Compounding and contributing to this is the rush to fill European warehouses before new European Deforestation Regulations come into force come January 1st 2025. With the fear that some producing countries will not be EU compliant in time, they will no longer be able to export their coffee to Europe until compliant stoking fears of further short supply of some origins. Typically, at this time of the year there are about 4.5 million bags of coffee afloat heading to destination ports, currently, this number about 6.8 million bags.

From multinationals to boutique roasters, there is no escaping the fact that coffee is the most expensive it’s ever been to produce, especially so when coupled with increase in operation costs and other factors like freight and increased utility and manufacturing costs.

What does this mean for cafes and consumers? The price of coffee must go up both by the kilo and the cup. The coffee industry cannot sustain the cost pressures on their own. This is one of the reasons why we’re putting our cup prices up at The Hangar by $0.30 per cup.

Provided material:
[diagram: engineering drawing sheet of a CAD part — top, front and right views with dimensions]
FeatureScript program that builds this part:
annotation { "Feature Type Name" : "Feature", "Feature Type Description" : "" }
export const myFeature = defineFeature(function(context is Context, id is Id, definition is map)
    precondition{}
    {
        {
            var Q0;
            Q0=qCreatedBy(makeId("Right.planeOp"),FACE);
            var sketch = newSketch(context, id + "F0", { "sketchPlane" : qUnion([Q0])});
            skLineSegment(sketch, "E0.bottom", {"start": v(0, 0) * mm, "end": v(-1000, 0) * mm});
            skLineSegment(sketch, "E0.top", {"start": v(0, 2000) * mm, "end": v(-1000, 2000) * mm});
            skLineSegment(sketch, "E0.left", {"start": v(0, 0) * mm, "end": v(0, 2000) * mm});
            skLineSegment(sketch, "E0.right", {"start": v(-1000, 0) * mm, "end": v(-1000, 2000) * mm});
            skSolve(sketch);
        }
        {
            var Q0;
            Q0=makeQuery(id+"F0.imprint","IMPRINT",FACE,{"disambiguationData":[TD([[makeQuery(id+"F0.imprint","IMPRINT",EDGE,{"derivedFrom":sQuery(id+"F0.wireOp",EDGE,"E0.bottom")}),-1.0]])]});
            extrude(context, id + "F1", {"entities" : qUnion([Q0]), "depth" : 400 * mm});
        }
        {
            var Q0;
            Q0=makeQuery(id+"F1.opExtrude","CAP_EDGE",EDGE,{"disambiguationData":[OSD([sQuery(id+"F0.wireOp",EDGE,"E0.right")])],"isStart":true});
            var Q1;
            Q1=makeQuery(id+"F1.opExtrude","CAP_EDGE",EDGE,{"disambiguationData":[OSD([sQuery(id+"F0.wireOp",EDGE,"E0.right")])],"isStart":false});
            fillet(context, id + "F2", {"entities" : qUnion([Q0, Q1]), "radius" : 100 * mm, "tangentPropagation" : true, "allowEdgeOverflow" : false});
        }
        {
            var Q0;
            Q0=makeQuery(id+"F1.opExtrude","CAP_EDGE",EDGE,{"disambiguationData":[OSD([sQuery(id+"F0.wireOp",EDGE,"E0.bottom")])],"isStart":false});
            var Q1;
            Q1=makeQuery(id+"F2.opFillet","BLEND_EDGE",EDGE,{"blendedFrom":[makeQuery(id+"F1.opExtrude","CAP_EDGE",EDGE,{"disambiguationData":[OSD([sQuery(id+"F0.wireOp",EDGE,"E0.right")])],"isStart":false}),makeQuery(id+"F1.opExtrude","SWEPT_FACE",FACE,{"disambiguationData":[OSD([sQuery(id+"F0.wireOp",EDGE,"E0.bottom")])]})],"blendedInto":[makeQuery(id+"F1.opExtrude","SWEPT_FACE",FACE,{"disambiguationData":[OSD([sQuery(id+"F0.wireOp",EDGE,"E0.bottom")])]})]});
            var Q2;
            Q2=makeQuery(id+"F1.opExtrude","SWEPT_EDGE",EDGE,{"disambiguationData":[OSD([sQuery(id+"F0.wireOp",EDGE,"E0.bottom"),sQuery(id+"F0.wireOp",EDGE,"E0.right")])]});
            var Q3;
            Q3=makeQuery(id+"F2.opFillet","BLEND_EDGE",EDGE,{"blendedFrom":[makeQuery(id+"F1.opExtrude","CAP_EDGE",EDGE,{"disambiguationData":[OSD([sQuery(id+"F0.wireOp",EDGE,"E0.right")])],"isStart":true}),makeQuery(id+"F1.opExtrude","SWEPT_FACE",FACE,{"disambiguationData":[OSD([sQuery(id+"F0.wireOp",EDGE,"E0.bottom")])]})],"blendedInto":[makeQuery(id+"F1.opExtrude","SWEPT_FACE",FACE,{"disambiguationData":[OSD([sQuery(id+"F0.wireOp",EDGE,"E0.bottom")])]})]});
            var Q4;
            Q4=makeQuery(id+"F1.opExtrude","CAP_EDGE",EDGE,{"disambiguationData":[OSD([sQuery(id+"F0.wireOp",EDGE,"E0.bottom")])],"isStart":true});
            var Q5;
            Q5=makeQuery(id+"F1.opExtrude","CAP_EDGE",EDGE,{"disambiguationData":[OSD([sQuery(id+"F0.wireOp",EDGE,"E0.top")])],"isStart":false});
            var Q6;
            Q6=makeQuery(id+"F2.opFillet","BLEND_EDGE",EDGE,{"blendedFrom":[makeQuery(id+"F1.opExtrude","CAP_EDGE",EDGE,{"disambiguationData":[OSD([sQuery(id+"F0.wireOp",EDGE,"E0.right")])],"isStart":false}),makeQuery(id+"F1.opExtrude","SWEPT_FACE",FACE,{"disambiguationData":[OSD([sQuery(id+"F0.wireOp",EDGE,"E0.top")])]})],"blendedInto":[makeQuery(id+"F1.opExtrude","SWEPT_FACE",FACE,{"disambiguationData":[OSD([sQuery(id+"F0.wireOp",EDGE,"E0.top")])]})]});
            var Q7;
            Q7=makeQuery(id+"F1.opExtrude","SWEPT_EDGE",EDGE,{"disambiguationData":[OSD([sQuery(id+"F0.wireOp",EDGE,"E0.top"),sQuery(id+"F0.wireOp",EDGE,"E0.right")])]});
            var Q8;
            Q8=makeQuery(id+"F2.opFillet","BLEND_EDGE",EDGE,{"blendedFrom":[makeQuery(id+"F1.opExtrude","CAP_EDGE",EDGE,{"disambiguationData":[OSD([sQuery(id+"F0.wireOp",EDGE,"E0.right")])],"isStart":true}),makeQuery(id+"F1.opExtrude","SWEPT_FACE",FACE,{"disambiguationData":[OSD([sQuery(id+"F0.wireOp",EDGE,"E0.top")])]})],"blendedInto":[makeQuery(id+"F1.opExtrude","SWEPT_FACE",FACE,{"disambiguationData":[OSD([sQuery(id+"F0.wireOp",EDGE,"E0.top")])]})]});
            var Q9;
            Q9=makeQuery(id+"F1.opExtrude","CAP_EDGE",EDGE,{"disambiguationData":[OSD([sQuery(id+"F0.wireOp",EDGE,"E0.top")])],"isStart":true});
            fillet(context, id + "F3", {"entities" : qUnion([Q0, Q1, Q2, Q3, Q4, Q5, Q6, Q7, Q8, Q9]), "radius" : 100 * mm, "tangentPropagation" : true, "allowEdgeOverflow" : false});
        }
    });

Exercises to complete:
1 > List every cost that the coffee price excerpt names in the phrase beginning "increase in operation costs" as adding to the expense of coffee.
2 > Transcribe part of the coffee price excerpt, beginning at the words "From multinationals to" and stopping after the words "by $0.30 per cup.".
The records come from a different source than the coffee price excerpt.

Response list:
1 >
- Operation costs
- Freight
- Utility costs
- Manufacturing costs

2 >
From multinationals to boutique roasters, there is no escaping the fact that coffee is the most expensive it’s ever been to produce, especially so when coupled with increase in operation costs and other factors like freight and increased utility and manufacturing costs.

What does this mean for cafes and consumers? The price of coffee must go up both by the kilo and the cup. The coffee industry cannot sustain the cost pressures on their own. This is one of the reasons why we’re putting our cup prices up at The Hangar by $0.30 per cup.